Sgt. Bowe Bergdhal’s capture and the merits of the trade that resulted in his freedom remained under scrutiny on Sunday, as the administration continues to defend the decision.
"What I know today is what the President of the United States knows. That it would have been offensive and incomprehensible to consciously leave an American behind, no matter what, to leave an American behind in the hands of people who would torture him, cut off his head, do any number of things, and we would consciously choose to do that. That’s the other side of this equation. I don’t think anyone would, that’s the appropriate thing to do," said Secretary of State John Kerry on CNN’s "State of the Union."
Lawmakers noted that the Taliban 5 are dangerous criminals with connections to terrorists who may not be monitored in Qatar.
"I think we should do everything we can in our power to win the release of any American being held, but not at the expense of the lives and well being of their fellow service men and women," said Sen. John McCain (R., Ariz.) on "State of the Union."
"Qatar is not renowned for its ability to keep things in security. We know that 30 percent of those who were released from Guantanamo before have re-entered the fight," McCain said. "These people are in the leadership. They are the ones who are dedicated, the hardest of hardcore, and by the way, they became a lot harder after their years in Guantanamo. … That's why Leon Panetta, that's why so many other members of Congress oppose this deal."
When asked if she feared the deal would put other Americans in danger, Sen. Dianne Feinstein (D., Calif.), chairman of the Senate Intelligence Committee, said she did not know whether the deal endangered others.
"It's hard to be comfortable when you really haven't been briefed on the intricacies of carrying out this agreement," said Feinstein on CBS’s "Face the Nation.
Rep. Mike Rogers (R., Mich.) contended that this deal was not the only option available to the United States, but now that it’s done there are broader, more serious ramifications.
"The focus has been: is one soldier worth it, not worth it? I think that completely misses the problem here. This is a huge, regional problem for the United States now. … This was the wrong message at the wrong time," said Rogers on ABC’s "This Week."
"[The Taliban 5’s] real value in the next 51 weeks is propaganda by the Taliban," Rogers said. "They can meet with Taliban political leaders in Qatar, they can have family members travel to Qatar, back through Pakistan and Afghanistan. We believe that's an opportunity for a courier network to get them prepared for what's next. They're smart enough to know better. It allows them to prepare for what's next and that's going to be to join the fight."

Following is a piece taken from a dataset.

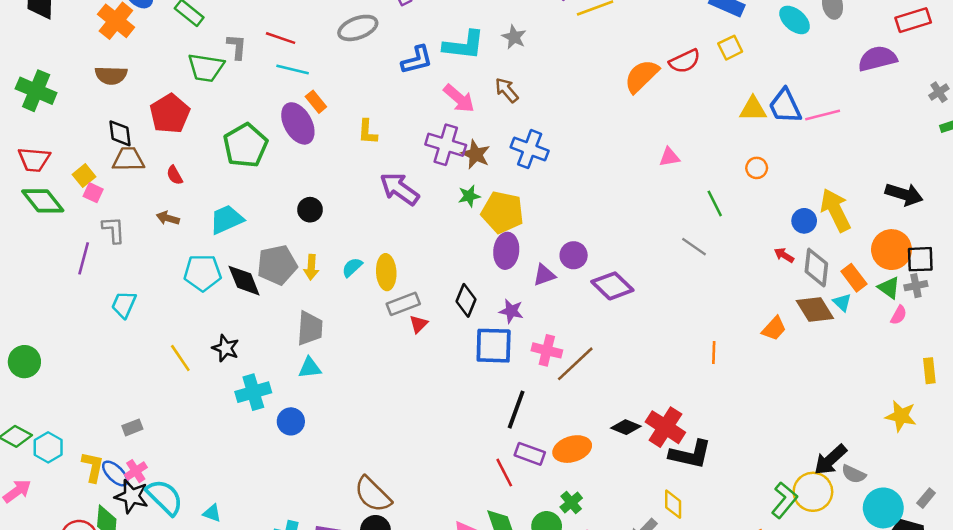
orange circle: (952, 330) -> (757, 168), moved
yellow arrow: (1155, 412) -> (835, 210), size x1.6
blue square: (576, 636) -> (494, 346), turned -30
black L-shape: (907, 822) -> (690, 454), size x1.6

Feinstein is also worried about the behavior of these five hardened terrorists once they are free.
"I heard John Kerry this morning say, ‘don’t worry about them in Doha,’ you can’t help but worry about them in Doha and we have no information on how the United States is actually going to see that they remain in Doha, that they make no comments, that they do no agitation, and another rumor is that one Taliban has apparently said that he would return to the battle field. So it’s a mixed bag at best," she said.